→ **Supplied data**:
______________________________

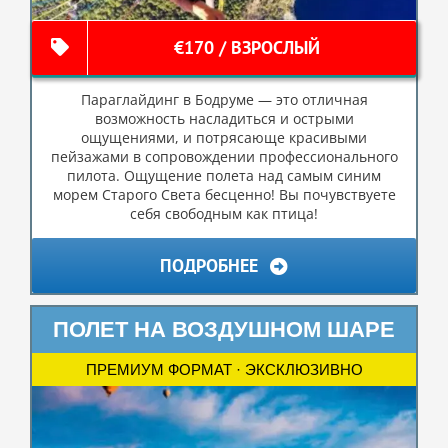
€170 / ВЗРОСЛЫЙ
Параглайдинг в Бодруме — это отличная
возможность насладиться и острыми
ощущениями, и потрясающе красивыми
пейзажами в сопровождении профессионального
пилота. Ощущение полета над самым синим
морем Старого Света бесценно! Вы почувствуете
себя свободным как птица!
ПОДРОБНЕЕ
ПОЛЕТ НА ВОЗДУШНОМ ШАРЕ
ПРЕМИУМ ФОРМАТ · ЭКСКЛЮЗИВНО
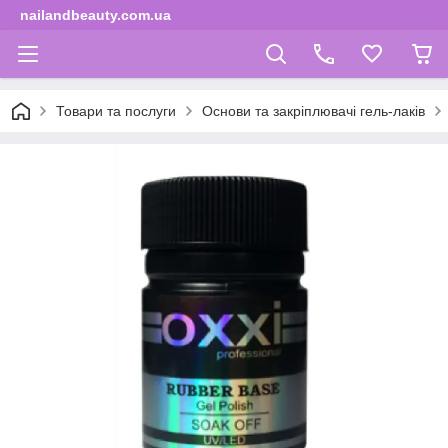
nailandbeauty.com.ua
Товари та послуги
Основи та закріплювачі гель-лаків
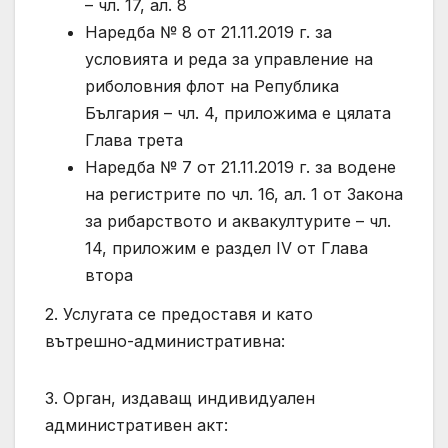
– чл. 17, ал. 8
Наредба № 8 от 21.11.2019 г. за
условията и реда за управление на
риболовния флот на Република
България – чл. 4, приложима е цялата
Глава трета
Наредба № 7 от 21.11.2019 г. за водене
на регистрите по чл. 16, ал. 1 от Закона
за рибарството и аквакултурите – чл.
14, приложим е раздел IV от Глава
втора
2. Услугата се предоставя и като
вътрешно-административна:
3. Орган, издаващ индивидуален
административен акт:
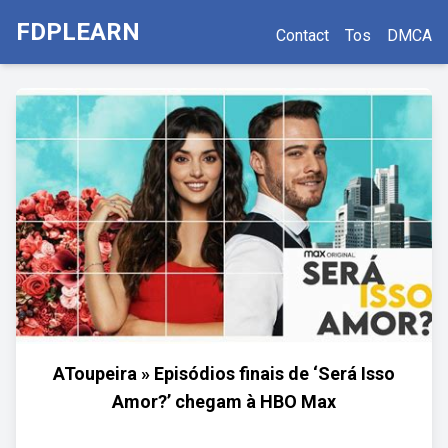
FDPLEARN
Contact
Tos
DMCA
AToupeira » Episódios finais de ‘Será Isso
Amor?’ chegam à HBO Max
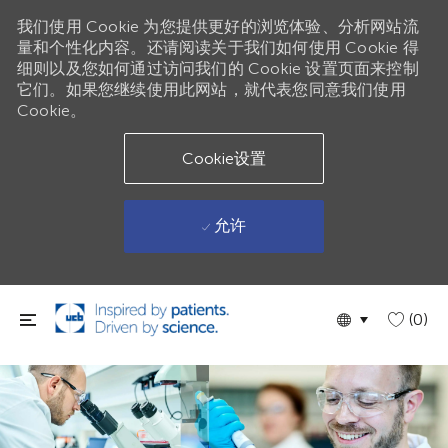
我们使用 Cookie 为您提供更好的浏览体验、分析网站流
量和个性化内容。还请阅读关于我们如何使用 Cookie 得
细则以及您如何通过访问我们的 Cookie 设置页面来控制
它们。如果您继续使用此网站，就代表您同意我们使用
Cookie。
Cookie设置
允许
跳到主要内容
Language
Chinese
(0)
selected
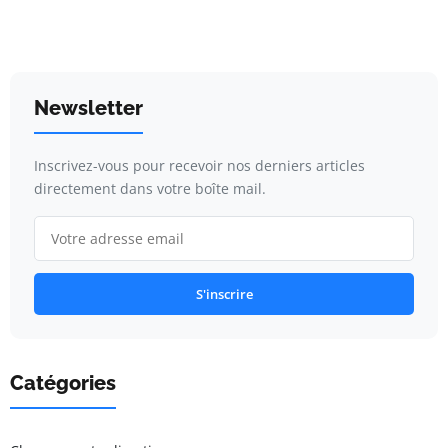
Newsletter
Inscrivez-vous pour recevoir nos derniers articles
directement dans votre boîte mail.
S'inscrire
Catégories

______________________________

→ **Aim of the task**:
Every entry, word for word: repeat it, but skip the images.

→ **Task result**:
€170 / ВЗРОСЛЫЙ
Параглайдинг в Бодруме — это отличная
возможность насладиться и острыми
ощущениями, и потрясающе красивыми
пейзажами в сопровождении профессионального
пилота. Ощущение полета над самым синим
морем Старого Света бесценно! Вы почувствуете
себя свободным как птица!
ПОДРОБНЕЕ
ПОЛЕТ НА ВОЗДУШНОМ ШАРЕ
ПРЕМИУМ ФОРМАТ · ЭКСКЛЮЗИВНО
nailandbeauty.com.ua
Товари та послуги
Основи та закріплювачі гель-лаків
– чл. 17, ал. 8
Наредба № 8 от 21.11.2019 г. за
условията и реда за управление на
риболовния флот на Република
България – чл. 4, приложима е цялата
Глава трета
Наредба № 7 от 21.11.2019 г. за водене
на регистрите по чл. 16, ал. 1 от Закона
за рибарството и аквакултурите – чл.
14, приложим е раздел IV от Глава
втора
2. Услугата се предоставя и като
вътрешно-административна:
3. Орган, издаващ индивидуален
административен акт:
FDPLEARN
Contact
Tos
DMCA
AToupeira » Episódios finais de ‘Será Isso
Amor?’ chegam à HBO Max
我们使用 Cookie 为您提供更好的浏览体验、分析网站流
量和个性化内容。还请阅读关于我们如何使用 Cookie 得
细则以及您如何通过访问我们的 Cookie 设置页面来控制
它们。如果您继续使用此网站，就代表您同意我们使用
Cookie。
Cookie设置
允许
跳到主要内容
Language
Chinese
(0)
selected
Newsletter
Inscrivez-vous pour recevoir nos derniers articles
directement dans votre boîte mail.
S'inscrire
Catégories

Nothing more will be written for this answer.